---------- Given data
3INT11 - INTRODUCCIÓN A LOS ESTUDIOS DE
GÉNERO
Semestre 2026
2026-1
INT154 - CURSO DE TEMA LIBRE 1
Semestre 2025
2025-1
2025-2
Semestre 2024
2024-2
--------------------
---------- Given data
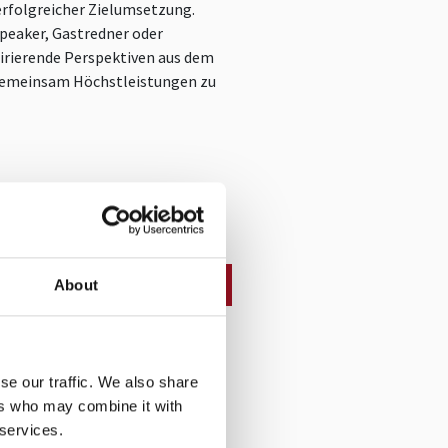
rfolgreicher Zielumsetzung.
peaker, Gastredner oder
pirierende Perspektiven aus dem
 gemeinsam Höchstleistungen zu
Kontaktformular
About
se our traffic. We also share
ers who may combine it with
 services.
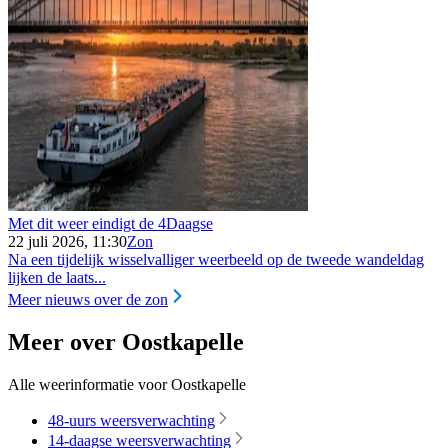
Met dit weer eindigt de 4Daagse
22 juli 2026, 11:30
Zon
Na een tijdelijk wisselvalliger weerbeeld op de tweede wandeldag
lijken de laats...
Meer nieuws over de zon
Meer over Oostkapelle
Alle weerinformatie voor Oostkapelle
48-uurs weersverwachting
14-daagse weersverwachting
--------------------
* [Work to be completed]: Transcribe only this stretch of the data: the line with "pirierende Perspektiven aus dem", the line with "14-daagse weersverwachting", and every line in between. Leave out the pictures.

* [Task response]:
pirierende Perspektiven aus dem
 gemeinsam Höchstleistungen zu
Kontaktformular
About
se our traffic. We also share
ers who may combine it with
 services.
Met dit weer eindigt de 4Daagse
22 juli 2026, 11:30
Zon
Na een tijdelijk wisselvalliger weerbeeld op de tweede wandeldag
lijken de laats...
Meer nieuws over de zon
Meer over Oostkapelle
Alle weerinformatie voor Oostkapelle
48-uurs weersverwachting
14-daagse weersverwachting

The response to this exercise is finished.